In the news

Cari Searcy and Kimberly McKeand filed a federal lawsuit in Alabama seeking to force the state to recognize their 2008 marriage in California so they can both be legal parents to their 8-year-old son.

Charlie Crist, who is running as a Democrat for his former job as Florida governor, said during a Fusion interview that racial bias against President Barack Obama was a "big reason" for his decision to leave the GOP.

Tim Fox, Montana's attorney general and a Republican, said he supports keeping a 6-foot-tall statue of Jesus next to a Whitefish ski hill as a group of atheists and agnostics seek to remove it from U.S. Forest Service land.

U.S. Rep.
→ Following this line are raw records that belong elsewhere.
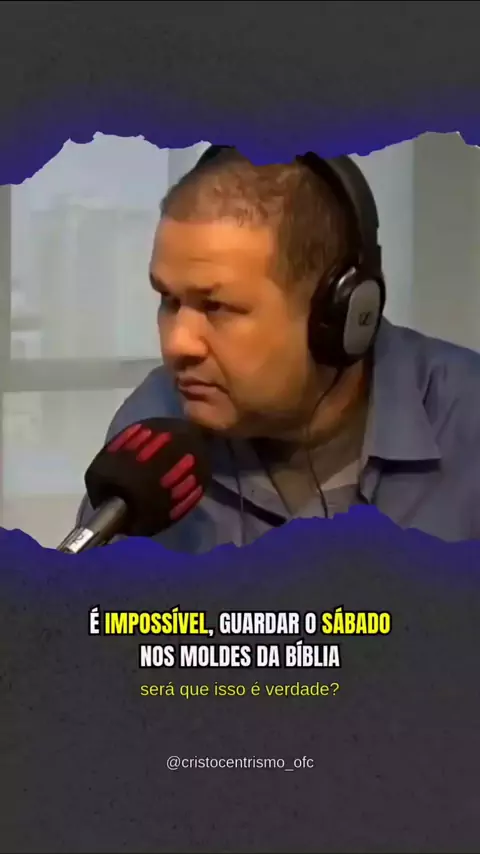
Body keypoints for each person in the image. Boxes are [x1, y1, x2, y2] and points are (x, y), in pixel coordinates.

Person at [77, 145, 480, 550]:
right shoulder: (151, 430)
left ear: (340, 313)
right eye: (169, 300)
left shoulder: (466, 421)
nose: (177, 344)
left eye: (216, 307)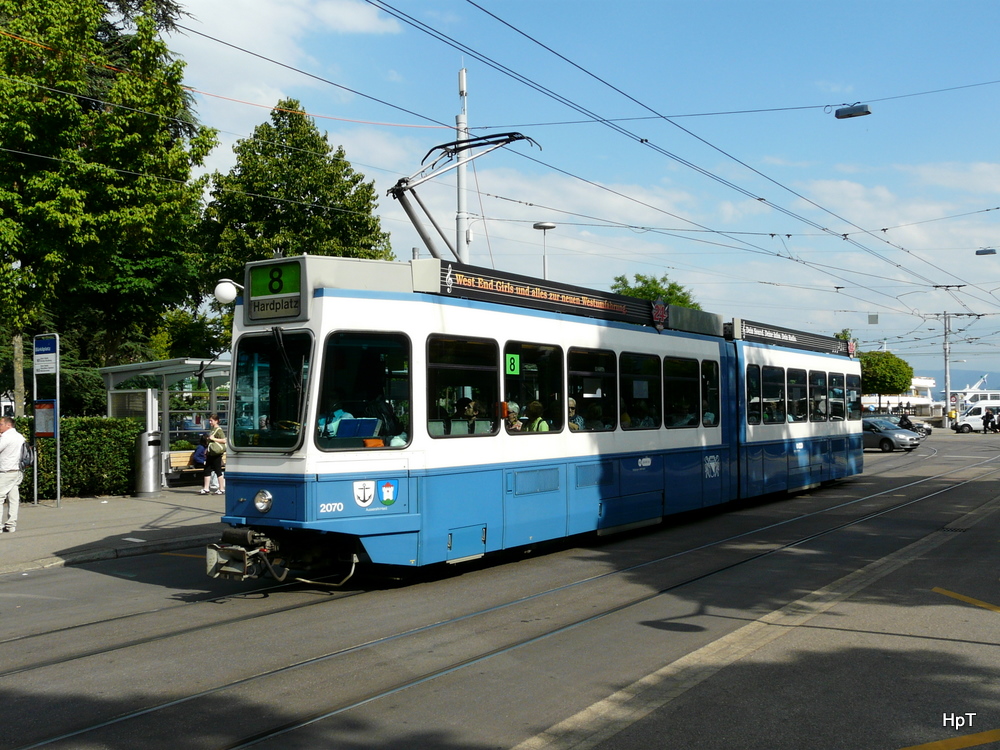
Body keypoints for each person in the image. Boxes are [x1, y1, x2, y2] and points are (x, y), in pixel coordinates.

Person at [0, 416, 26, 532]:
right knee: (13, 498)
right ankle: (11, 524)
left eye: (1, 424)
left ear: (8, 425)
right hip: (17, 471)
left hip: (5, 471)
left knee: (0, 498)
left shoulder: (6, 437)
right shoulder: (20, 437)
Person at [200, 414, 226, 496]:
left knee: (218, 470)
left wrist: (213, 439)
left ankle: (221, 488)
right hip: (211, 453)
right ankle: (206, 488)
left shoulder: (219, 430)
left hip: (216, 453)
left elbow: (224, 440)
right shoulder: (212, 429)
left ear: (216, 421)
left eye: (211, 420)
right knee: (207, 469)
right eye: (210, 420)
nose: (210, 422)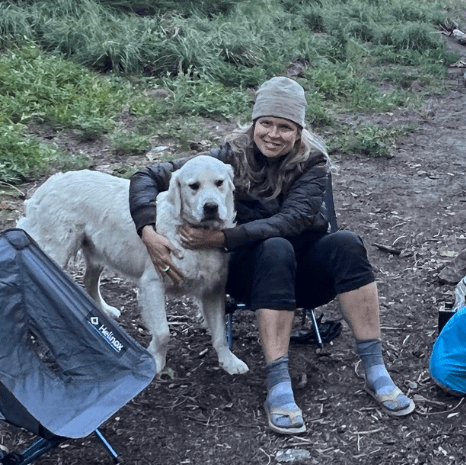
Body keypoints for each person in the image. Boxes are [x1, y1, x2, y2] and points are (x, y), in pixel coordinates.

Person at [128, 76, 415, 434]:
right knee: (274, 250)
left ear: (298, 131)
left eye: (285, 126)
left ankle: (376, 369)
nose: (273, 134)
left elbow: (292, 219)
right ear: (254, 124)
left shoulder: (313, 163)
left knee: (347, 243)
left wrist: (223, 237)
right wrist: (147, 230)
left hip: (305, 275)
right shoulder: (227, 156)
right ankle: (279, 384)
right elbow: (144, 176)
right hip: (253, 276)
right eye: (266, 123)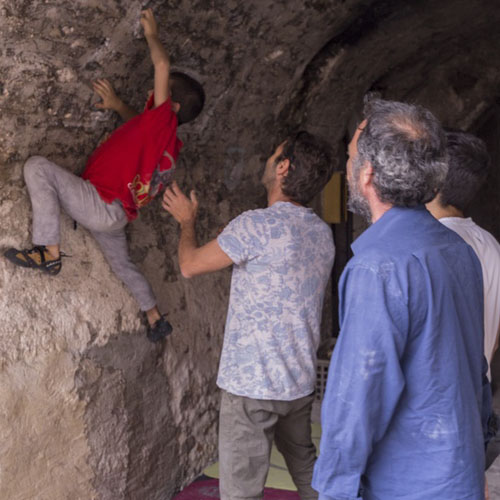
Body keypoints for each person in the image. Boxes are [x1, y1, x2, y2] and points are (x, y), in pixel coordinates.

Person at [312, 99, 491, 500]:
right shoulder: (457, 249)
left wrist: (335, 491)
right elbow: (473, 371)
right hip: (457, 474)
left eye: (351, 158)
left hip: (406, 486)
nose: (348, 166)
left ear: (368, 175)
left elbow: (356, 401)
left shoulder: (377, 267)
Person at [4, 9, 205, 342]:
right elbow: (134, 128)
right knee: (123, 265)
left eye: (163, 92)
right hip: (117, 214)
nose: (155, 93)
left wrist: (152, 35)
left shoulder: (163, 120)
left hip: (101, 202)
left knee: (36, 167)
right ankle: (155, 317)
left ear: (174, 106)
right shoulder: (168, 142)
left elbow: (162, 65)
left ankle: (48, 252)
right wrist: (116, 105)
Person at [162, 131, 335, 500]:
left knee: (241, 490)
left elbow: (190, 265)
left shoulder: (257, 224)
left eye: (274, 155)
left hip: (253, 385)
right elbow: (273, 274)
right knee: (306, 467)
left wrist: (186, 221)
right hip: (299, 381)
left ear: (284, 167)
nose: (269, 161)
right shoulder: (321, 232)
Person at [427, 130, 500, 378]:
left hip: (441, 401)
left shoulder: (431, 244)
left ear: (433, 181)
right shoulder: (491, 245)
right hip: (479, 393)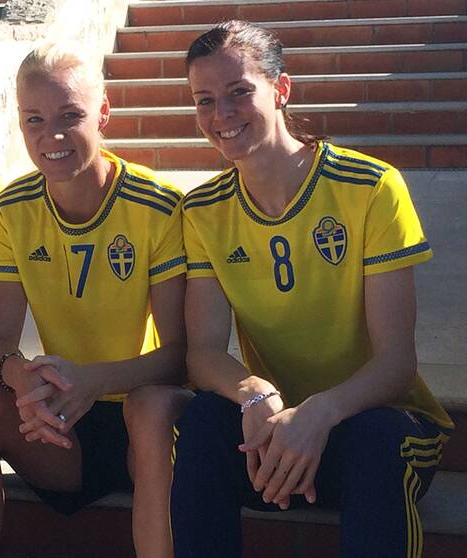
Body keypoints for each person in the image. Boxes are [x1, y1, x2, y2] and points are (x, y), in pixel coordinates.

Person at [171, 20, 454, 558]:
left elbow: (396, 364)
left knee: (377, 443)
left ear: (281, 89)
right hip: (275, 433)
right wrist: (256, 394)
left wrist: (319, 414)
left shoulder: (370, 187)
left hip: (375, 422)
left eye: (238, 92)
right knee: (203, 423)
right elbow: (203, 353)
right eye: (204, 100)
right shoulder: (202, 209)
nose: (221, 114)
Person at [0, 42, 190, 558]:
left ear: (103, 113)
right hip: (60, 426)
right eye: (34, 119)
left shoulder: (159, 206)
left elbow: (178, 357)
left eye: (70, 116)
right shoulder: (12, 208)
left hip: (136, 422)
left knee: (151, 410)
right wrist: (22, 378)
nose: (51, 136)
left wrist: (92, 381)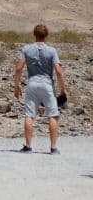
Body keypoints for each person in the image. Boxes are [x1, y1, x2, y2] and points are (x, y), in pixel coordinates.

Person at [14, 23, 68, 154]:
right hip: (47, 85)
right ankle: (53, 147)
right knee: (53, 115)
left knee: (29, 115)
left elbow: (18, 69)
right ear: (47, 35)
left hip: (32, 84)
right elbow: (59, 72)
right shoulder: (52, 51)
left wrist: (16, 86)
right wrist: (63, 89)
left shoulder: (26, 49)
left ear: (34, 35)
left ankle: (28, 146)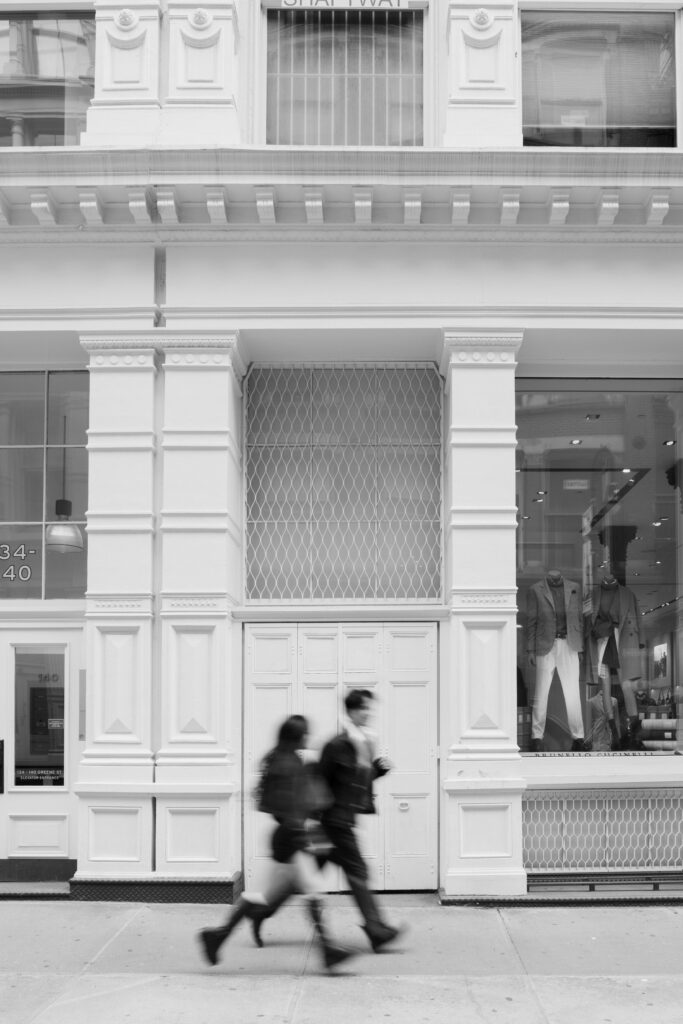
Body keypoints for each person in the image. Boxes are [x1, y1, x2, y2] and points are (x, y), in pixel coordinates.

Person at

Steven Horsford, a freshman Democrat whose Nevada district includes the ranch of Cliven Bundy, a cattleman battling the federal government over grazing rights on public land, told the Los Angeles Times that he wants Bundy's armed supporters to leave.

Robert Runcie, the superintendent of Broward Schools in Florida, publicly apologized to fifth-grader Giovanni Rubeo, who says his teacher wouldn't let him read his Bible in class, with the superintendent saying "this is a situation that should've been handled differently."

David Montenegro, a New Hampshire man who was blocked from getting a vanity license plate reading "COPSLIE" to protest what he calls government corruption, found an ally in the state Supreme Court, which ruled that the law used to deny him the plate was unconstitutionally vague and in violation of free-speech rights.

Leo Sharp, an Indiana veteran of World War II, was sentenced on his 90th birthday Wednesday to three years in federal prison for hauling more than a ton of cocaine for a Mexican drug organization to Michigan.

Robert Short, 54, was arrested in Bend, Ore., on theft and robbery charges, accused of demanding money from a bank teller with a note written on the back of a grocery receipt that contained food-stamp account information that investigators used to track down their suspect.

Michel Escoto, 42, was sentenced in Miami to life in prison for killing Wendy Trapaga, 21, his wife of four days, in October 2002 to collect a $1 million life insurance policy.

Silvan Shalom, a senior Israeli official and presidential hopeful, no longer faces a sex-crimes investigation involving allegations by a former secretary after the justice ministry cited a 10-year statute of limitations in ending the inquiry.